DAVALARI - Almanca'ya çeviri

Fälle
davayı
vaka
dava
durum
olayı
dosya
Prozesse
süreç
işlem
duruşma
proses
davayı
dava
mahkeme
Klagen
dava
davayı
şikayet
suçlamalar
Verfahren
prosedür
yöntem
işlem
süreç
yordam
duruşma
dava
uygulamalar
davayı
Schauprozessen
Fällen
davayı
vaka
dava
durum
olayı
dosya
Fall
davayı
vaka
dava
durum
olayı
dosya
Prozess
süreç
işlem
duruşma
proses
davayı
dava
mahkeme

Davaları Turkce kullanımına örnekler ve bunların Almanca çevirileri

{-}
  • Colloquial category close
  • Ecclesiastic category close
  • Ecclesiastic category close
  • Programming category close
  • Computer category close
İkimiz de polisin bu tür davaları umursamadığını biliyoruz.
Wir wissen beide, dass der Polizei solche Fälle egal sind.
Elinizdeki tüm davaları diğer ekibe devret diyorum.
Wir haben Anweisung erhalten, den Fall an ein anders Team abzugeben.
O 26 savundu birinci dereceden cinayet orijinal şarj mahkum hiçbir müşterilerle, davaları.
Er verteidigte 26 Mord ersten Grades Fällen ohne Kunden der ursprünglichen Ladung verurteilt.
Moskova Davaları.
Moskauer Prozess.
Failure Mobili bulana kadar tüm davaları askıya aldım.
Alle Fälle werden ausgesetzt, bis wir das Flop-Mobil haben.
Davaları hakkında endişelendiler, bu nedenle bir teklif sundular.
Sie machen sich Sorgen, um ihren Fall, deswegen machen sie ein Angebot.
Pratik uygulama için davaları çözmek.
Lösen Fällen für die praktische Anwendung.
Nürnberg Davaları.
Nürnberger Prozess.
İkimiz de polisin böyle davaları umursamadığını biliyoruz.
Wir wissen beide, dass der Polizei solche Fälle egal sind.
Soruyorum: Neden bu davaları açtınız?
FRAGE: Warum haben Sie den Fall aufgegriffen?
GO davaları.
GO Fällen.
Dolayısıyla ben bunu engellemek için davaları ayırma talebinde bulunuyorum.
Ich beantrage, die Fälle zu trennen, um Vorurteile zu vermeiden.
Poirotnun İlk Davaları.
Poirots erster Fall.“.
Bilmem.

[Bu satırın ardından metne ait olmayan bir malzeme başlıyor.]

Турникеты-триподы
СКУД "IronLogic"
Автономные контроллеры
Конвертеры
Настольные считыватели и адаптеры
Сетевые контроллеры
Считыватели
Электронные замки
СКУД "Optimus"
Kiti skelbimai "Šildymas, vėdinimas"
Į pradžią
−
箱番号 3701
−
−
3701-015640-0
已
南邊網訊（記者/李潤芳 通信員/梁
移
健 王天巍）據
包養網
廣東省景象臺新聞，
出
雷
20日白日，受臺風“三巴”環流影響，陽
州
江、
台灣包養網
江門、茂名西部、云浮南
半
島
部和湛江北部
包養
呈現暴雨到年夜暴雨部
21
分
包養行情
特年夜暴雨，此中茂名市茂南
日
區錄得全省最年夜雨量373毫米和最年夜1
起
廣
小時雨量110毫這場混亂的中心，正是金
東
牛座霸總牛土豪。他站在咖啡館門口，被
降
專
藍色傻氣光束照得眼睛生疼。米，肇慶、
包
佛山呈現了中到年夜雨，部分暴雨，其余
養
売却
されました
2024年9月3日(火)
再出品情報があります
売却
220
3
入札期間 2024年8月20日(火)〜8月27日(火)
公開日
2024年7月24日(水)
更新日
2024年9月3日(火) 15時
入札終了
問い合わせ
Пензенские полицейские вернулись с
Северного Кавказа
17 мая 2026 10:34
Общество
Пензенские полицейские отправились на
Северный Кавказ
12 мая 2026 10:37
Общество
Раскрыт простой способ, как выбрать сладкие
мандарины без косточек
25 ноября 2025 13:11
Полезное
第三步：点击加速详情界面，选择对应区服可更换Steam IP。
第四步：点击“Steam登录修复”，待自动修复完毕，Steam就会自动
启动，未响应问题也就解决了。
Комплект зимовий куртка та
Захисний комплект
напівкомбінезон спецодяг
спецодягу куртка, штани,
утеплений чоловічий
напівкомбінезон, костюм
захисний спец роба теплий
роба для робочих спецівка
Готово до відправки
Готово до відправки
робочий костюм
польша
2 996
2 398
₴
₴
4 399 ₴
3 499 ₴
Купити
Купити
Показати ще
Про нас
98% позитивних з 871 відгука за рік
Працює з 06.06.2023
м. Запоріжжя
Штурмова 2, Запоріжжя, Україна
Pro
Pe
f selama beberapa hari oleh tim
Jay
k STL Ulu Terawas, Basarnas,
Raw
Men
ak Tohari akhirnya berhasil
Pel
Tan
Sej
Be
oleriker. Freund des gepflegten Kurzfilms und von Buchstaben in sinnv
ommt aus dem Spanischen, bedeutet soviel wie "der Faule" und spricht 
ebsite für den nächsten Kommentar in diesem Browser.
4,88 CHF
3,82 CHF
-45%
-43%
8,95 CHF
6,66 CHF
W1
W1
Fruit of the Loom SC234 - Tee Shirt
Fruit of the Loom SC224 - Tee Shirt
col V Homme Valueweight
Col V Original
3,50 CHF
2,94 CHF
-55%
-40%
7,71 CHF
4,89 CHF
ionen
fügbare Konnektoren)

Umutsuz davaları seviyorum herhâlde.
Ich weiß nicht… Ich muss aussichtslose Fälle lieben.
Sana tekrar iyi davaları vermeye başlayacak.
Er gibt dir wieder gute Fälle.
Feldman Shepardize davaları almıştım.
Feldman sollte Fälle raussuchen.
Pek sayılmaz, bütün davaları çözdüm.
Nein, ich habe alle Fälle gelöst.
Hayır, sen davaları neticelendiriyorsun.
Nein, sehen Sie, Sie lösen Fälle.
Çözülmemiş davaları.
Ungelöste Fälle.
Niye? Çünkü birileri davaları gömüyor.
Wozu? Weil jemand Fälle verschwinden lässt.